“Bon soir. You are Ms. Harper?”
“Bon soir. I am.”
“If you’d like, I can move you to a row closer up.”
“You can?”
“Yes, the seats are much more comfortable, and there is a spare one.”
She didn’t have to ask twice. I grabbed my computer bag, unbuckled, and followed the sharp-suited woman. She escorted me out of coach, held open the blue curtain to economy plus and guided me through the cushier section. I spotted a few empty seats, but she didn’t stop. She marched forward to the next blue curtain, the one that led to first class. I slowed my pace when I realized where she was taking me. The empty seat was next to Bryan. He turned around, smiled with his eyes, and gestured grandly to the massive leather seat next to his, so large it could turn into a bed. He no longer had a bandage on his right hand.
“Would you care to join me? The seat is empty and I have plenty of miles, so it’s not a problem.”
“The guy next to me had his shoes off and his wife was cutting her nails. So, yes, yes, yes.”
“Those activities are forbidden under my regime.”
“I know!”
I took the seat, buckled in, and leaned against the buttery leather chair, feeling like a princess flying through the sky to Paris.
*****
“Would you like to see the wine list?”
A dark-skinned woman with light brown eyes proffered what looked like an invitation to a fancy party. I tried not to let my jaw drop. They weren’t just passing out diet sodas and seltzer here in first class. There were several varieties of wine on the list, not to mention cocktails. I looked at Bryan. “Are you getting something?”
“I’m not really a wine person. I’ll take a Glenlivet on the rocks,” he said to the flight attendant. Then to me. “You?”
I shook my head.
“Would you like a cocktail, then?”
“Just an orange juice, please.” I felt like a kid, but the truth was I didn’t trust myself not to pounce on Bryan if I had a drink or two in me. She nodded and walked away.
“Not in the mood? Or do you not really drink?”
“Not often.”
“What’s that all about? Any reason?”
“I wish I could say I had this horrible childhood and my mother was a raging alcoholic or my father was a drunk who beat me. Well, I don’t really wish I could say that. But you know what I mean. There’s no deep-seated childhood reason. No dysfunction I’m trying to avoid. The truth is I just don’t like the taste of alcohol.”
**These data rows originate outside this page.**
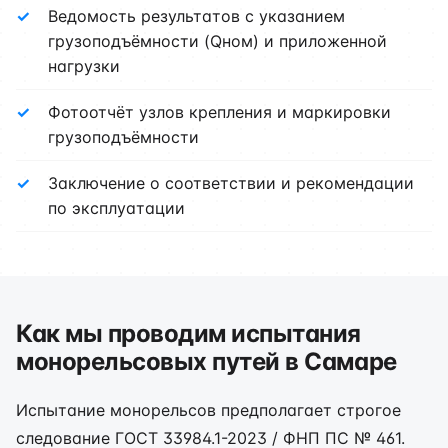
Ведомость результатов с указанием
грузоподъёмности (Qном) и приложенной
нагрузки
Фотоотчёт узлов крепления и маркировки
грузоподъёмности
Заключение о соответствии и рекомендации
по эксплуатации
Как мы проводим испытания
монорельсовых путей в Самаре
Испытание монорельсов предполагает строгое
следование ГОСТ 33984.1-2023 / ФНП ПС № 461.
“Not even champagne or cosmopolitans or chocolate martinis? I would think you’d be all over the chocolate martinis with your sweet tooth.”
“Ugh. No. None of them. Those fruity drinks and sweet drinks – all they’re doing is trying to add enough sweet stuff to mask the taste of the liquor. And I can’t stand the taste of beer. I mean, I drank it in college. But now it just reminds me that I never really liked the taste even then. It’s like swill.”
“And hard liquors are out, I assume?”
“They taste like gasoline to me. Well, I’ve never had gasoline, of course. My mother would correct me now and say, ‘You mean they taste like gasoline smells.’”
The flight attendant reappeared with our drinks. She placed Bryan’s sturdy glass of scotch on his tray table, alongside my orange juice, and two glasses of water. After she left, Bryan held up his glass to toast.
“Hand all better?”
“Turns out I just fractured a bone. It’s pretty much back to normal now.”
“Good.”
We clinked glasses. “To a successful business trip to Paris.”
“I will definitely drink to that.” I took a sip of my orange juice. “So, how did it all come together? The padlock thing?”
“It’s not a done deal. But I’ve been waiting on the city, and I heard this week that there’s someone new in charge, and she’s open and wants to meet right away. There are a lot of tourists coming to the city for the holidays and then for Valentine’s Day, so they need to make room for new locks.”
“So here’s a question for you. If you hadn’t started this company, if you were doing something else entirely, what would it be?”
“You mean, like playing shortstop for the New York Yankees?”
“Yes. Like that.”
“Well, shortstop for sure. Otherwise, I’d have to say rock star.”
“Rock star would be awesome.”
“And after that I’d write for a wine magazine.”
I chuckled. “A wine magazine? I thought you didn’t like wine.”
“I don’t like wine. When you write for a wine magazine, you can say anything you want and no one will challenge you.”
“Explain.”
“You just make it up. You ever read that stuff?”
“Well, no. Obviously.”
“Oh, I do. Just for fun.” He launched into an imitation of a wine writer, pretending to hold a glass and swirl it with one hand, while taking notes with the other. “Mmm, I taste a little sandpaper. Yes, sandpaper and fresh soil.”
He sniffed an imaginary glass. “Faint aromas of shoe leather mixed with lightly toasted tar. It’s full bodied, velvety and long. With just a touch of gravel. Gravel. I mean, who the hell knows what gravel tastes like? But they write that. They say wine tastes like gravel.”